_RECORDS SHOWN:_
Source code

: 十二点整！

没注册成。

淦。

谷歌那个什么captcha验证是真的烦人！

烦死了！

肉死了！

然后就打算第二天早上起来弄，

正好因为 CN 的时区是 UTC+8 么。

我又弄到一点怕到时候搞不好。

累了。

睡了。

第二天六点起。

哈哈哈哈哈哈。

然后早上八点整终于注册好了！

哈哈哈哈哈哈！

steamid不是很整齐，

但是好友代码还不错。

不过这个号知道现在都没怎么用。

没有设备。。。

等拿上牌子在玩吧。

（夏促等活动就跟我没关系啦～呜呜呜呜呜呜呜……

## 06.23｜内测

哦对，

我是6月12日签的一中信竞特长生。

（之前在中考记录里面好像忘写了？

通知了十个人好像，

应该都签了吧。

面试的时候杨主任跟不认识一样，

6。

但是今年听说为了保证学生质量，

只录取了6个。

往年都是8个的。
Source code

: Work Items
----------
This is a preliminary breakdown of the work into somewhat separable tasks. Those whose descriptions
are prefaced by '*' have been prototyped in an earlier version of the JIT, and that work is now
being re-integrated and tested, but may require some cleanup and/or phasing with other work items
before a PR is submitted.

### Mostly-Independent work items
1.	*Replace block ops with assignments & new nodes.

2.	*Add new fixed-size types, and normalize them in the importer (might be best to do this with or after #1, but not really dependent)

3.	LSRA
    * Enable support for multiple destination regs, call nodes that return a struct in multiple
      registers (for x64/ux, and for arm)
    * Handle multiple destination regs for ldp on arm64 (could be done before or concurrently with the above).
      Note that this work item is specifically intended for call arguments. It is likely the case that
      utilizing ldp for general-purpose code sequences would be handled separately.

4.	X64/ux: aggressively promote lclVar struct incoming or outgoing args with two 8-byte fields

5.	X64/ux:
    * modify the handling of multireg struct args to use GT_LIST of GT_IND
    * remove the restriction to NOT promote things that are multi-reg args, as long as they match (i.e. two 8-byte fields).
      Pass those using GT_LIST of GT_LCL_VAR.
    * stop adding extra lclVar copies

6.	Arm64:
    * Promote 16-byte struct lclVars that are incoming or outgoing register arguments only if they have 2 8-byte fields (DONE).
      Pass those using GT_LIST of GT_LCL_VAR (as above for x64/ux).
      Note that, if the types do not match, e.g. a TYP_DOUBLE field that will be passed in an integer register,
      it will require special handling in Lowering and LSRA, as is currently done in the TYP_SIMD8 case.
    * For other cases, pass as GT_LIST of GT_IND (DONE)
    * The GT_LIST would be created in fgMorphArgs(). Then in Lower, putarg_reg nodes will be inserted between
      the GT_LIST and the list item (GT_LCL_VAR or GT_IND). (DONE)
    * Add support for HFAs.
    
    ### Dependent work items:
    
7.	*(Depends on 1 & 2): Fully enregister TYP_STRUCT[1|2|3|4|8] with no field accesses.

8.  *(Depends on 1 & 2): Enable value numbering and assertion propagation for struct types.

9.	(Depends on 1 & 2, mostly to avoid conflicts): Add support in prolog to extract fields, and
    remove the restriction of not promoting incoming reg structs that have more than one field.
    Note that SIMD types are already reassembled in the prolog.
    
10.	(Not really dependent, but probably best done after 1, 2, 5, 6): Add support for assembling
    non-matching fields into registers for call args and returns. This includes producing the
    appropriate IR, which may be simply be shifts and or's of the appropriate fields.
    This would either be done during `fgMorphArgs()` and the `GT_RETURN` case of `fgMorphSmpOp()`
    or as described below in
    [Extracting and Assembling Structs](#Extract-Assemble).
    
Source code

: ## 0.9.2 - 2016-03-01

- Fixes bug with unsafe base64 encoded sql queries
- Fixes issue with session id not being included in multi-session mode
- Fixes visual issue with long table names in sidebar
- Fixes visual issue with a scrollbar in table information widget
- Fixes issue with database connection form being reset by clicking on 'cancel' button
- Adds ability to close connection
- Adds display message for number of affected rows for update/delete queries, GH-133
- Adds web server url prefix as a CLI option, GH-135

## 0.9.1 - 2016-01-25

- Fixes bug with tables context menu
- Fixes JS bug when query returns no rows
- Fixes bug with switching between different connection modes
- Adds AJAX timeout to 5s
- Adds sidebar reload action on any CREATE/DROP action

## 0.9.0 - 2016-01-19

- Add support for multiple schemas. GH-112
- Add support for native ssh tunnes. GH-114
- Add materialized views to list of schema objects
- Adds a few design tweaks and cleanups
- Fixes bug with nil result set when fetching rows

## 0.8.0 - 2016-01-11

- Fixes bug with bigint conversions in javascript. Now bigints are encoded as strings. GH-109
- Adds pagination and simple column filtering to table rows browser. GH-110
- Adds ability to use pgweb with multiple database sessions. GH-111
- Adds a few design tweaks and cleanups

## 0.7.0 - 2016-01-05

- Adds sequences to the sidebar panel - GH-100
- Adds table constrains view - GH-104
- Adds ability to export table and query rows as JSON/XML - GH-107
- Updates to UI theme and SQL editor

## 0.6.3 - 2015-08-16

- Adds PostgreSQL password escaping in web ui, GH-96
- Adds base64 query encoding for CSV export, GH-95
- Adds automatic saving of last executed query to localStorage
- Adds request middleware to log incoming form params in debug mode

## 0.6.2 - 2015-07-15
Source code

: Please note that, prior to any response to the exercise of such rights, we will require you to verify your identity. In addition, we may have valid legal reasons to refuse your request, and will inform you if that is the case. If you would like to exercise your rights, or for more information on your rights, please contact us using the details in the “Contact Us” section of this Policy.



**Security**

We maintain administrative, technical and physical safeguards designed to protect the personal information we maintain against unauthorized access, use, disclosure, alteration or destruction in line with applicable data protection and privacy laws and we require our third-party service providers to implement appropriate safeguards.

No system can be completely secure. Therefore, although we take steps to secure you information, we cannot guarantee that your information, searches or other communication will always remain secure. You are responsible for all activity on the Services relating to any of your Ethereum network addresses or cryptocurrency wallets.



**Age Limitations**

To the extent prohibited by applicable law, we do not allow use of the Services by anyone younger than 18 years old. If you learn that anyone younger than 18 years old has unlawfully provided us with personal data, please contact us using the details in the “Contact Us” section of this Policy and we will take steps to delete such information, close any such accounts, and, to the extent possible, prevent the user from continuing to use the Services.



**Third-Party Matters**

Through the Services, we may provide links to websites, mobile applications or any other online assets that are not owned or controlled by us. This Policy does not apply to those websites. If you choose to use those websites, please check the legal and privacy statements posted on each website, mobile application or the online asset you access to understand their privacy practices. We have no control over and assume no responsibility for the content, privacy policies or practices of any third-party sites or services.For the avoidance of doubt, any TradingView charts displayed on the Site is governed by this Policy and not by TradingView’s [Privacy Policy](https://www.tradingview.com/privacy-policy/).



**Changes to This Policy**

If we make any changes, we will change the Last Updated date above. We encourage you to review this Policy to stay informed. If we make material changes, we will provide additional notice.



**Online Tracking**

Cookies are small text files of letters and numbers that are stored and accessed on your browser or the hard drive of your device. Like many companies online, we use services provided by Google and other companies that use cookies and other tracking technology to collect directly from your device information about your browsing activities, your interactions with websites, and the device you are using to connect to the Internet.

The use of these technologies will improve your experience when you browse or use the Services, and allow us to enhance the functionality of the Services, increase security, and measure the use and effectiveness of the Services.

_WHAT YOU WILL DO:_
Please reproduce every entry above line for line, with no changes to any character.

_RESULT OF THIS TASK:_
Source code

: 十二点整！

没注册成。

淦。

谷歌那个什么captcha验证是真的烦人！

烦死了！

肉死了！

然后就打算第二天早上起来弄，

正好因为 CN 的时区是 UTC+8 么。

我又弄到一点怕到时候搞不好。

累了。

睡了。

第二天六点起。

哈哈哈哈哈哈。

然后早上八点整终于注册好了！

哈哈哈哈哈哈！

steamid不是很整齐，

但是好友代码还不错。

不过这个号知道现在都没怎么用。

没有设备。。。

等拿上牌子在玩吧。

（夏促等活动就跟我没关系啦～呜呜呜呜呜呜呜……

## 06.23｜内测

哦对，

我是6月12日签的一中信竞特长生。

（之前在中考记录里面好像忘写了？

通知了十个人好像，

应该都签了吧。

面试的时候杨主任跟不认识一样，

6。

但是今年听说为了保证学生质量，

只录取了6个。

往年都是8个的。
Source code

: Work Items
----------
This is a preliminary breakdown of the work into somewhat separable tasks. Those whose descriptions
are prefaced by '*' have been prototyped in an earlier version of the JIT, and that work is now
being re-integrated and tested, but may require some cleanup and/or phasing with other work items
before a PR is submitted.

### Mostly-Independent work items
1.	*Replace block ops with assignments & new nodes.

2.	*Add new fixed-size types, and normalize them in the importer (might be best to do this with or after #1, but not really dependent)

3.	LSRA
    * Enable support for multiple destination regs, call nodes that return a struct in multiple
      registers (for x64/ux, and for arm)
    * Handle multiple destination regs for ldp on arm64 (could be done before or concurrently with the above).
      Note that this work item is specifically intended for call arguments. It is likely the case that
      utilizing ldp for general-purpose code sequences would be handled separately.

4.	X64/ux: aggressively promote lclVar struct incoming or outgoing args with two 8-byte fields

5.	X64/ux:
    * modify the handling of multireg struct args to use GT_LIST of GT_IND
    * remove the restriction to NOT promote things that are multi-reg args, as long as they match (i.e. two 8-byte fields).
      Pass those using GT_LIST of GT_LCL_VAR.
    * stop adding extra lclVar copies

6.	Arm64:
    * Promote 16-byte struct lclVars that are incoming or outgoing register arguments only if they have 2 8-byte fields (DONE).
      Pass those using GT_LIST of GT_LCL_VAR (as above for x64/ux).
      Note that, if the types do not match, e.g. a TYP_DOUBLE field that will be passed in an integer register,
      it will require special handling in Lowering and LSRA, as is currently done in the TYP_SIMD8 case.
    * For other cases, pass as GT_LIST of GT_IND (DONE)
    * The GT_LIST would be created in fgMorphArgs(). Then in Lower, putarg_reg nodes will be inserted between
      the GT_LIST and the list item (GT_LCL_VAR or GT_IND). (DONE)
    * Add support for HFAs.
    
    ### Dependent work items:
    
7.	*(Depends on 1 & 2): Fully enregister TYP_STRUCT[1|2|3|4|8] with no field accesses.

8.  *(Depends on 1 & 2): Enable value numbering and assertion propagation for struct types.

9.	(Depends on 1 & 2, mostly to avoid conflicts): Add support in prolog to extract fields, and
    remove the restriction of not promoting incoming reg structs that have more than one field.
    Note that SIMD types are already reassembled in the prolog.
    
10.	(Not really dependent, but probably best done after 1, 2, 5, 6): Add support for assembling
    non-matching fields into registers for call args and returns. This includes producing the
    appropriate IR, which may be simply be shifts and or's of the appropriate fields.
    This would either be done during `fgMorphArgs()` and the `GT_RETURN` case of `fgMorphSmpOp()`
    or as described below in
    [Extracting and Assembling Structs](#Extract-Assemble).
    
Source code

: ## 0.9.2 - 2016-03-01

- Fixes bug with unsafe base64 encoded sql queries
- Fixes issue with session id not being included in multi-session mode
- Fixes visual issue with long table names in sidebar
- Fixes visual issue with a scrollbar in table information widget
- Fixes issue with database connection form being reset by clicking on 'cancel' button
- Adds ability to close connection
- Adds display message for number of affected rows for update/delete queries, GH-133
- Adds web server url prefix as a CLI option, GH-135

## 0.9.1 - 2016-01-25

- Fixes bug with tables context menu
- Fixes JS bug when query returns no rows
- Fixes bug with switching between different connection modes
- Adds AJAX timeout to 5s
- Adds sidebar reload action on any CREATE/DROP action

## 0.9.0 - 2016-01-19

- Add support for multiple schemas. GH-112
- Add support for native ssh tunnes. GH-114
- Add materialized views to list of schema objects
- Adds a few design tweaks and cleanups
- Fixes bug with nil result set when fetching rows

## 0.8.0 - 2016-01-11

- Fixes bug with bigint conversions in javascript. Now bigints are encoded as strings. GH-109
- Adds pagination and simple column filtering to table rows browser. GH-110
- Adds ability to use pgweb with multiple database sessions. GH-111
- Adds a few design tweaks and cleanups

## 0.7.0 - 2016-01-05

- Adds sequences to the sidebar panel - GH-100
- Adds table constrains view - GH-104
- Adds ability to export table and query rows as JSON/XML - GH-107
- Updates to UI theme and SQL editor

## 0.6.3 - 2015-08-16

- Adds PostgreSQL password escaping in web ui, GH-96
- Adds base64 query encoding for CSV export, GH-95
- Adds automatic saving of last executed query to localStorage
- Adds request middleware to log incoming form params in debug mode

## 0.6.2 - 2015-07-15
Source code

: Please note that, prior to any response to the exercise of such rights, we will require you to verify your identity. In addition, we may have valid legal reasons to refuse your request, and will inform you if that is the case. If you would like to exercise your rights, or for more information on your rights, please contact us using the details in the “Contact Us” section of this Policy.



**Security**

We maintain administrative, technical and physical safeguards designed to protect the personal information we maintain against unauthorized access, use, disclosure, alteration or destruction in line with applicable data protection and privacy laws and we require our third-party service providers to implement appropriate safeguards.

No system can be completely secure. Therefore, although we take steps to secure you information, we cannot guarantee that your information, searches or other communication will always remain secure. You are responsible for all activity on the Services relating to any of your Ethereum network addresses or cryptocurrency wallets.



**Age Limitations**

To the extent prohibited by applicable law, we do not allow use of the Services by anyone younger than 18 years old. If you learn that anyone younger than 18 years old has unlawfully provided us with personal data, please contact us using the details in the “Contact Us” section of this Policy and we will take steps to delete such information, close any such accounts, and, to the extent possible, prevent the user from continuing to use the Services.



**Third-Party Matters**

Through the Services, we may provide links to websites, mobile applications or any other online assets that are not owned or controlled by us. This Policy does not apply to those websites. If you choose to use those websites, please check the legal and privacy statements posted on each website, mobile application or the online asset you access to understand their privacy practices. We have no control over and assume no responsibility for the content, privacy policies or practices of any third-party sites or services.For the avoidance of doubt, any TradingView charts displayed on the Site is governed by this Policy and not by TradingView’s [Privacy Policy](https://www.tradingview.com/privacy-policy/).



**Changes to This Policy**

If we make any changes, we will change the Last Updated date above. We encourage you to review this Policy to stay informed. If we make material changes, we will provide additional notice.



**Online Tracking**

Cookies are small text files of letters and numbers that are stored and accessed on your browser or the hard drive of your device. Like many companies online, we use services provided by Google and other companies that use cookies and other tracking technology to collect directly from your device information about your browsing activities, your interactions with websites, and the device you are using to connect to the Internet.

The use of these technologies will improve your experience when you browse or use the Services, and allow us to enhance the functionality of the Services, increase security, and measure the use and effectiveness of the Services.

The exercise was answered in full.